* [Stored data]:
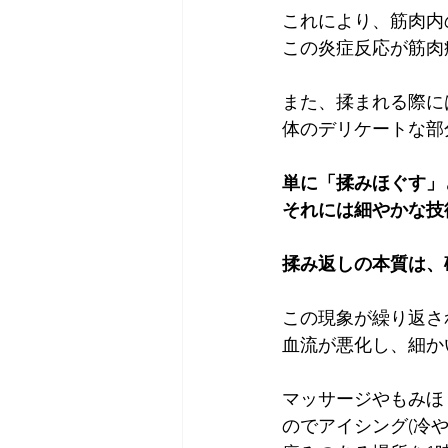
これにより、筋肉内
この炎症反応が筋肉
また、揉まれる際に
体のデリケートな部
単に「揉みほぐす」
それには細やかな技
揉み返しの本質は、
この現象が繰り返さ
血流が悪化し、細か
マッサージやもみほ
のでアイシング(冷や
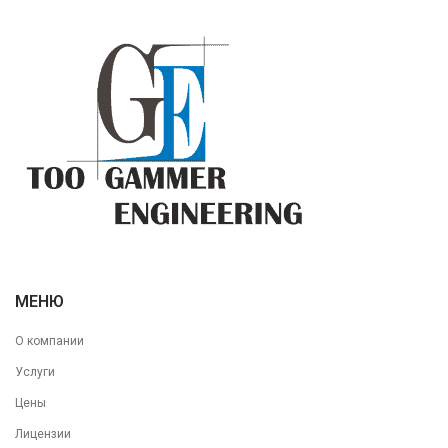
МЕНЮ
О компании
Услуги
Цены
Лицензии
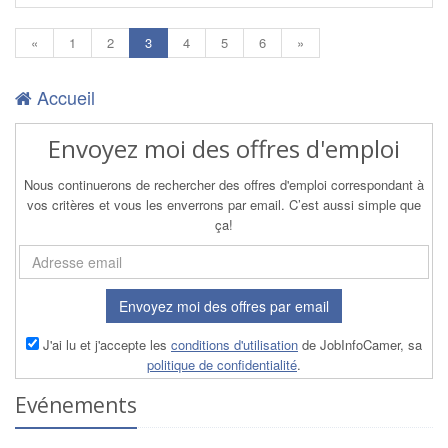
(current)
«
1
2
3
4
5
6
»
Accueil
Envoyez moi des offres d'emploi
Nous continuerons de rechercher des offres d'emploi correspondant à
vos critères et vous les enverrons par email. C’est aussi simple que
ça!
Envoyez moi des offres par email
J'ai lu et j'accepte les
conditions d'utilisation
de JobInfoCamer, sa
politique de confidentialité
.
Evénements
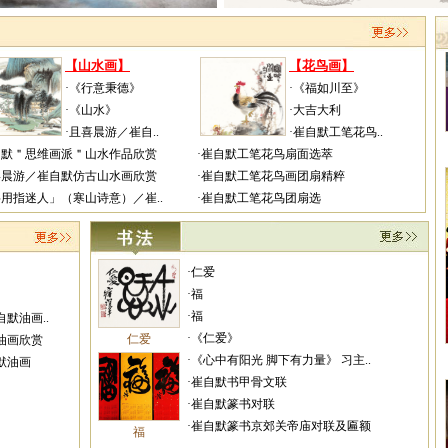
【山水画】
【花鸟画】
·《行意秉德》
·《福如川至》
·《山水》
·大吉大利
·且喜晨游／崔自..
·崔自默工笔花鸟..
自默＂思维画派＂山水作品欣赏
·崔自默工笔花鸟扇面选萃
喜晨游／崔自默仿古山水画欣赏
·崔自默工笔花鸟画团扇精粹
将用指迷人」（寒山诗意）／崔..
·崔自默工笔花鸟团扇选
·仁爱
·福
·福
默油画..
·《仁爱》
仁爱
油画欣赏
·《心中有阳光 脚下有力量》 习主..
默油画
·崔自默书甲骨文联
·崔自默篆书对联
·崔自默篆书京郊关帝庙对联及匾额
福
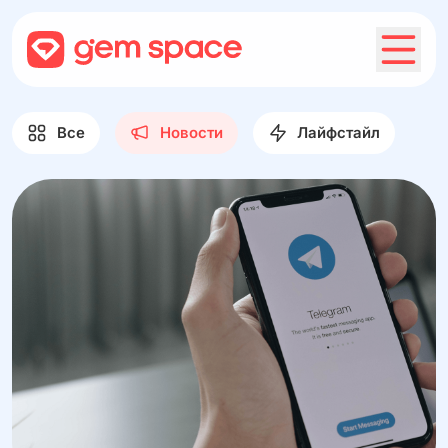
Все
Новости
Лайфстайл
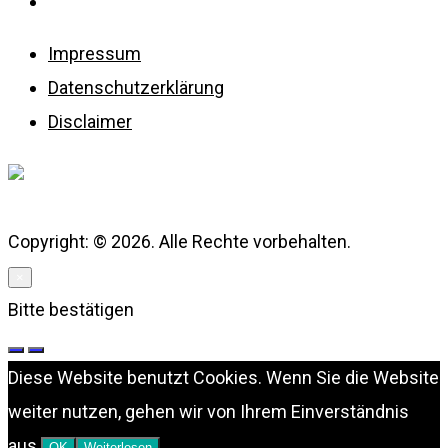
Disclaimer
Impressum
Datenschutzerklärung
Disclaimer
Copyright: © 2026. Alle Rechte vorbehalten.
×
Bitte bestätigen
Diese Website benutzt Cookies. Wenn Sie die Website
weiter nutzen, gehen wir von Ihrem Einverständnis
aus.
OK
Weiterlesen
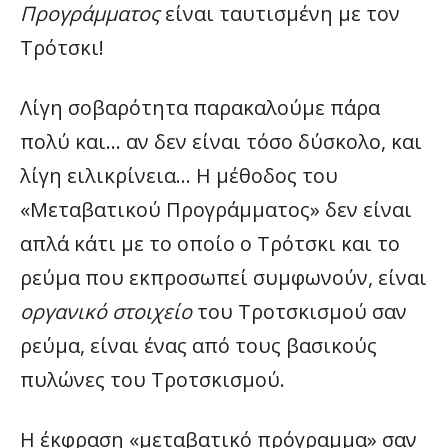
Προγράμματος
είναι ταυτισμένη με τον
Τρότσκι!
Λίγη σοβαρότητα παρακαλούμε πάρα
πολύ και… αν δεν είναι τόσο δύσκολο, και
λίγη ειλικρίνεια… Η μέθοδος του
«Μεταβατικού Προγράμματος» δεν είναι
απλά κάτι με το οποίο ο Τρότσκι και το
ρεύμα που εκπροσωπεί συμφωνούν, είναι
οργανικό στοιχείο
του Τροτσκισμού σαν
ρεύμα, είναι ένας από τους βασικούς
πυλώνες του Τροτσκισμού.
Η έκφραση «μεταβατικό πρόγραμμα» σαν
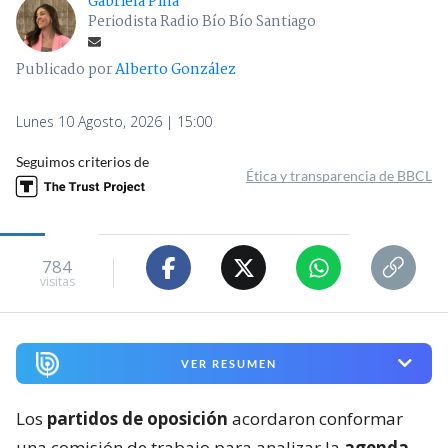
Gabriela Piña
Periodista Radio Bío Bío Santiago
Publicado por
Alberto González
Lunes 10 Agosto, 2026 | 15:00
Seguimos criterios de
Ética y transparencia de BBCL
784
visitas
VER RESUMEN
Los
partidos de oposición
acordaron conformar
una comisión de trabajo para analizar la
agenda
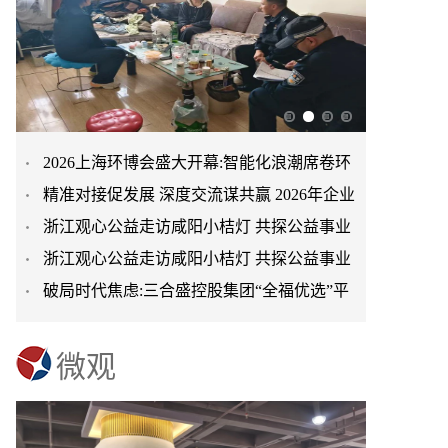
2026上海环博会盛大开幕:智能化浪潮席卷环
精准对接促发展 深度交流谋共赢 2026年企业
保产业
浙江观心公益走访咸阳小桔灯 共探公益事业
投融资交流活动第二
浙江观心公益走访咸阳小桔灯 共探公益事业
可持续发展新路径
破局时代焦虑:三合盛控股集团“全福优选”平
可持续发展新路径
台正式启航
微观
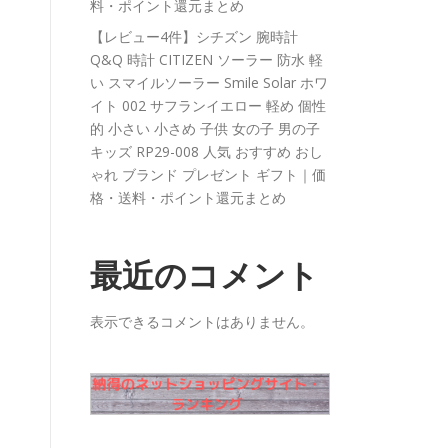
料・ポイント還元まとめ
【レビュー4件】シチズン 腕時計
Q&Q 時計 CITIZEN ソーラー 防水 軽
い スマイルソーラー Smile Solar ホワ
イト 002 サフランイエロー 軽め 個性
的 小さい 小さめ 子供 女の子 男の子
キッズ RP29-008 人気 おすすめ おし
ゃれ ブランド プレゼント ギフト｜価
格・送料・ポイント還元まとめ
最近のコメント
表示できるコメントはありません。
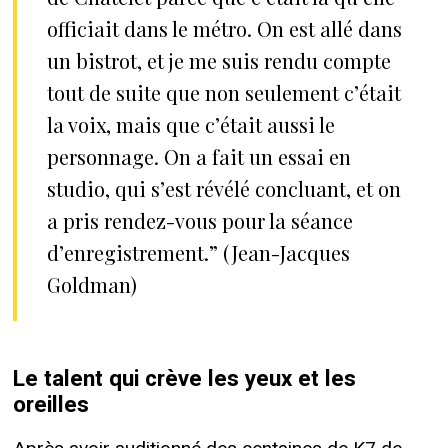
officiait dans le métro. On est allé dans
un bistrot, et je me suis rendu compte
tout de suite que non seulement c’était
la voix, mais que c’était aussi le
personnage. On a fait un essai en
studio, qui s’est révélé concluant, et on
a pris rendez-vous pour la séance
d’enregistrement.” (Jean-Jacques
Goldman)
Le talent qui crève les yeux et les
oreilles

* [What you have to do]: Reproduce the records starting at the line containing "2026上海环博会盛大开幕:智能化浪潮席卷环" and ending at the end of the records, replacing "bistrot" with "café" and leaving everything else unchanged. Omit the pictures from the answer.

* [Exercise response]:
2026上海环博会盛大开幕:智能化浪潮席卷环
精准对接促发展 深度交流谋共赢 2026年企业
保产业
浙江观心公益走访咸阳小桔灯 共探公益事业
投融资交流活动第二
浙江观心公益走访咸阳小桔灯 共探公益事业
可持续发展新路径
破局时代焦虑:三合盛控股集团“全福优选”平
可持续发展新路径
台正式启航
微观
料・ポイント還元まとめ
【レビュー4件】シチズン 腕時計
Q&Q 時計 CITIZEN ソーラー 防水 軽
い スマイルソーラー Smile Solar ホワ
イト 002 サフランイエロー 軽め 個性
的 小さい 小さめ 子供 女の子 男の子
キッズ RP29-008 人気 おすすめ おし
ゃれ ブランド プレゼント ギフト｜価
格・送料・ポイント還元まとめ
最近のコメント
表示できるコメントはありません。
officiait dans le métro. On est allé dans
un café, et je me suis rendu compte
tout de suite que non seulement c’était
la voix, mais que c’était aussi le
personnage. On a fait un essai en
studio, qui s’est révélé concluant, et on
a pris rendez-vous pour la séance
d’enregistrement.” (Jean-Jacques
Goldman)
Le talent qui crève les yeux et les
oreilles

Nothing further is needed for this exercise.